> **Set exercise 1**:
Find every line in the listing that contains the string "pillow", treating uppercase and lowercase as different, and copy each of those lines.

── Page

In the same way we may speak of the official
optimists, the comforters of Job. Again, if the word pessimist means
anything (which I doubt), the comforters of Job may be called pessimists
rather than optimists. All that they really believe is not that God is good
but that God is so strong that it is much more judicious to call Him good.
It would be the exaggeration of censure to call them evolutionists; but they
have something of the vital error of the evolutionary optimist. They will
keep on saying that everything in the universe fits into everything else; as
if there were anything comforting about a number of nasty things all fitting
into each other. We shall see later how God in the great climax of the poem
turns this particular argument altogether upside down.

────

> **Set exercise 2**:
Reproduce the part of the passage about the comforters of Job that begins at the words "In the same" and stops after "call Him good.".

── Entries shown

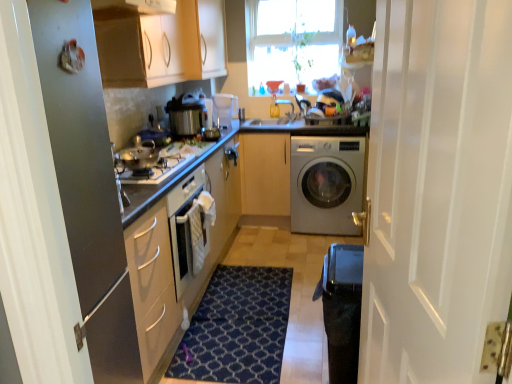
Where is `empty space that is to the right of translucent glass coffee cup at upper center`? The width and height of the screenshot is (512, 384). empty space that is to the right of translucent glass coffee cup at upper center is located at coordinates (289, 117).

────
── Entries shown

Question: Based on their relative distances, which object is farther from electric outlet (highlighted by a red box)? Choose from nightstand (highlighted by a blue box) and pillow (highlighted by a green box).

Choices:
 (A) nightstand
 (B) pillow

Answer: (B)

────

> **Final answer 1**:
Question: Based on their relative distances, which object is farther from electric outlet (highlighted by a red box)? Choose from nightstand (highlighted by a blue box) and pillow (highlighted by a green box).
 (B) pillow

> **Final answer 2**:
In the same way we may speak of the official
optimists, the comforters of Job. Again, if the word pessimist means
anything (which I doubt), the comforters of Job may be called pessimists
rather than optimists. All that they really believe is not that God is good
but that God is so strong that it is much more judicious to call Him good.